With overall length of 73mm, my rifle in .284 Win would be handicapped loaded with any projectiles heavier than 150-grain as powder space within the case would be sacrificed, reducing velocity, not to mention my twist rate insufficiently stabilising longer bullets. In this situation, long-action cartridges such as the 280 Rem and 7mm Rem Mag are a more sensible choice for heavier bullets of 160 and 175-grains. It’s easy to get tied up with statistics but my experience and testing proved that pound-for-pound and velocity the .284 Win edges the others with 140 and 150-grain bullets, burning less powder.
As far as I know the only form of commercial brass for handloading the .284 Win is by easily expanding 6.5/284 Norma case necks. I bought Lapua brass for the job and they’ve stood up to numerous handloads, retaining almost original case dimensions thanks to its sharp 35-degree shoulders. My two favourite loads are the 140-grain Nosler AccuBond and 150-grain Ballistic Tips both powered by the extremely popular ADI AR2209 powder. The 140s burning 55 grains reach about 3100fps and the 150s smoking 54 grains 3000fps, printing virtually identical on paper.
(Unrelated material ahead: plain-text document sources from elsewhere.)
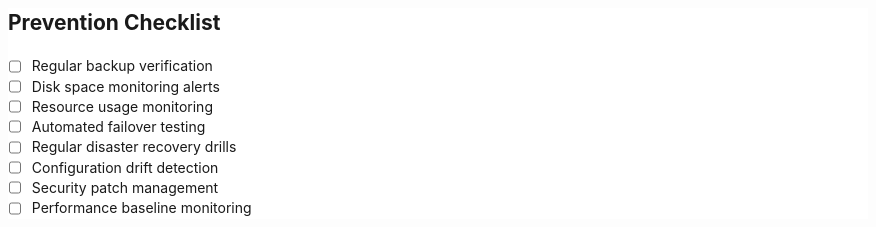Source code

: ## Prevention Checklist

- [ ] Regular backup verification
- [ ] Disk space monitoring alerts
- [ ] Resource usage monitoring
- [ ] Automated failover testing
- [ ] Regular disaster recovery drills
- [ ] Configuration drift detection
- [ ] Security patch management
- [ ] Performance baseline monitoring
Both are extremely accurate with repeated ‘out of the safe’ three-shot groups under ½ MOA and more recently a one-off three-shot group with 150-grain Ballistic Tips to support this article printed 1.5^ (.461 MOA) at 300m. Without a Ballistic Turret to dial up it’s vital you understand the fall of shot at various ranges and with this kind of accuracy at 300m, a deer won’t stand a chance. The consistency of the .284 Win allows me the confidence to take that difficult shot at a once-in-a-lifetime trophy.
Swarovski Z5 3.5-18×44 ‑ the scope
A good rifle isn’t complete without a sound glass and fitting a new Swarovski Optik scope to the Czech action completed the European look with the sleek dimensions of the Z5 matching the custom Brno’s length. Swarovski’s Z5 riflescopes are based on a one-inch tube made from aerospace-grade aluminium finished with a durable non-reflective satin black coating.
The Z5 and Z3’s one-inch tube is popular with American hunters and was designed to compete with their locally-made scopes by offering Swarovski ware in a slimline package and is now equally popular with Australian hunters. The Z5 mounted to my Brno has 3.5x to 18x magnification and the 44mm objective lens delivers superb resolution in all light conditions. The duplex reticle is perfect for rapid target acquisition and the bonus of parallax adjustment gives a clear picture at all distances. My only regret with the Z5 is not buying one with a Ballistic Turret after reviewing BT-equipped Swarovski scopes. Z5s have a BT option which are a great addition to any hunter looking to customise their riflescope with cartridges to shoot accurately at long ranges with only a few clicks of the dial.
Over the past eight years the Z5 has endured some tough hunts and has the scars to prove it yet despite the knocks still provides faultless accuracy and shot-for-shot consistency at all ranges. The Z5 3.5-18×44 is the perfect configuration for the .284 Win and I have the success to back that claim.
I’ve no doubt I made the right choice of rifle modifications to suit my passion for deer hunting. All hunters should strive for that important one-shot kill and to this day not a single deer I’ve taken has required any follow-up. From its humble beginnings as a .243 ute gun to almost unrecognisable current status as .284 deer rifle the virtually untouched receiver and bolt are the only reminder of its past.
The Brno has been a test rifle for many ammo and scope reviews due to its proven reliability and hitting power and I’d challenge anyone with a .243 or .308 due for a re-barrel to consider the .284 Win as powerful alternative – you won’t be disappointed. I have other deer rifles but regard my Brno in .284 Win and Swarovski Z5 scope as the ideal balance for the ultimate deer rifle.